La jeune Poitevine a de l’énergie à revendre, et elle la donne généreusement. Mais « j’avais besoin de plus. Alors je suis revenue à mon mémoire… J’avais aussi envie de podcast, ce nouveau médium qui s’approchait de la radio. » En autodidacte déterminée, Agathe a imaginé La Halte, un projet en forme de road trip à bord d’un camion aménagé « pour y dormir et pour y faire des émissions de radio ». De septembre 2022 à mai 2023, elle a relevé le défi qu’elle s’était elle-même lancé : trente villes, trente friches artistiques. « J’avais envie d’aller visiter ces lieux, de voir les personnes qui les faisaient vivre, ce qui fonctionnait ou pas, quelles étaient les politiques des villes à leur endroit… Je voulais faire une cartographie. »

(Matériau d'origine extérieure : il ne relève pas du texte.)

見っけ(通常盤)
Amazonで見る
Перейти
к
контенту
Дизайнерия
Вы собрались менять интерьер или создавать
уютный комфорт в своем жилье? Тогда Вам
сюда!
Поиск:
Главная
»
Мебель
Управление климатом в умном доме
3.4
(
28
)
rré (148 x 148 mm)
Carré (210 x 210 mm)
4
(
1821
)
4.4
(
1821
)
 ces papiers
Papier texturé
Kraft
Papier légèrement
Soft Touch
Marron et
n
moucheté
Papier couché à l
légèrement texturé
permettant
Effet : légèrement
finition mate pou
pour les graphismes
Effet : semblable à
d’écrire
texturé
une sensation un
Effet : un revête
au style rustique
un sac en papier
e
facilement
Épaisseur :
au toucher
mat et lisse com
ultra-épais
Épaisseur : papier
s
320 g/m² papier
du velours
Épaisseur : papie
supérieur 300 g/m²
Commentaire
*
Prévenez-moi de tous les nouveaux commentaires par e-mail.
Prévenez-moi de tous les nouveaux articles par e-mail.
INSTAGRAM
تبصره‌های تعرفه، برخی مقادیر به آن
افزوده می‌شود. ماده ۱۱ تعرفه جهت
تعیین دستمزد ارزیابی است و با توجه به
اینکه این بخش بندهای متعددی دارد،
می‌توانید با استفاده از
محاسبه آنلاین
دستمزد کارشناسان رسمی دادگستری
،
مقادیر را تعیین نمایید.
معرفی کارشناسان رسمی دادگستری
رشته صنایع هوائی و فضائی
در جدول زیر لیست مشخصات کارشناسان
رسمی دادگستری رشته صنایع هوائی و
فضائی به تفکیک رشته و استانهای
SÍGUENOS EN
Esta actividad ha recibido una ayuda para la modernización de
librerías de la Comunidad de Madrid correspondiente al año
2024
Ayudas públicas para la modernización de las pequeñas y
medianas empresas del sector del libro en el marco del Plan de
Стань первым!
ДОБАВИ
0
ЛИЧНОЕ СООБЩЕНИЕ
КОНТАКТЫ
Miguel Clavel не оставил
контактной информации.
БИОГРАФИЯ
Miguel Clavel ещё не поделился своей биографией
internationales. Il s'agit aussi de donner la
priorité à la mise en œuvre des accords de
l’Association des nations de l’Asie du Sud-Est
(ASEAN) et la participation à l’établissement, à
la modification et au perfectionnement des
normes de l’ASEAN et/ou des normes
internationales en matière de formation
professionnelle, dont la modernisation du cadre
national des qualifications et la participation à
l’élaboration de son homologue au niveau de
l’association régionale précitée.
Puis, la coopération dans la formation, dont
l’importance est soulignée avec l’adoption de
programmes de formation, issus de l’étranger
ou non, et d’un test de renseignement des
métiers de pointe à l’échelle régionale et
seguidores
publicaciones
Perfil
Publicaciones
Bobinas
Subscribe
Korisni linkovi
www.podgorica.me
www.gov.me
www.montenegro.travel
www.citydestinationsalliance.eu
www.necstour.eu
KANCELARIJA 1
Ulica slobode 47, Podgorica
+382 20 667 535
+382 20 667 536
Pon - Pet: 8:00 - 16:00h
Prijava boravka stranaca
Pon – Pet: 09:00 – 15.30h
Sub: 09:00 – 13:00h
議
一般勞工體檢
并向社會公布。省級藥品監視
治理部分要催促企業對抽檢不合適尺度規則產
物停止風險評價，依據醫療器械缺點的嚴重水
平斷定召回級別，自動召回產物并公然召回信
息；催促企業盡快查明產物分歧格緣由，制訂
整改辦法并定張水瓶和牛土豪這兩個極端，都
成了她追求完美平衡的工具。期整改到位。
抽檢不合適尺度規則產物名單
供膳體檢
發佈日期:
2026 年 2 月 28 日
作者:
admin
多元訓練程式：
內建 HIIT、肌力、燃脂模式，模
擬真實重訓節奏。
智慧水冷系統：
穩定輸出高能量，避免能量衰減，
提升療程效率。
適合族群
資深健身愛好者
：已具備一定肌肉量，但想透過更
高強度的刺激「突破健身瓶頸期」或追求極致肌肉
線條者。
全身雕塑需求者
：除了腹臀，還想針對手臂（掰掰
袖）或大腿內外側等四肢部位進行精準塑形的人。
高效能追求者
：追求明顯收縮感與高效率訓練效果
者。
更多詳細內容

Depuis son retour, elle est sur tous les fronts. D’audio, l’aventure Quartier Libre est devenue visuelle avec l’arrivée du vidéaste Antoine Dambras. Mais le modèle économique tarde à s’affirmer alors Agathe multiplie les prestations, l’éducation aux médias pour des publics de 7 à 77 ans, les commandes de podcasts… Elle est aussi de l’aventure de Flûte, le nouvel agenda culturel poitevin. Pourtant patiente, elle s’impatiente. Elle rêve d’un vrai studio pour Quartier Libre, loin de son salon qui accueille les interviews, sert de salle de montage… « Je suis partout parce que j’ai envie de faire perdurer Quartier Libre, je suis persuadée que ce média a du sens sur Poitiers. Si je devais demander de l’argent aux personnes qui nous suivent, je serais un peu déçue. Ce que j’aime dans la radio, les podcasts et les réseaux, c’est précisément qu’ils sont accessibles. » Une petite subvention publique serait la bienvenue… En attendant, Agathe déploie toute son énergie pour « donner la parole à ceux que l’on n’entend pas, pour visibiliser les invisibilisés ». Le combo télé-canapé, ce n’est pas son truc. Il faut que ça bouge -concerts, spectacles, elle n’est jamais rassasiée-, que ça danse -depuis toujours -, que ça crée - pâte Fimo ou aquarelle qu’importe- et que ça voyage aussi, pour toujours mieux revenir à Poitiers, sa ville.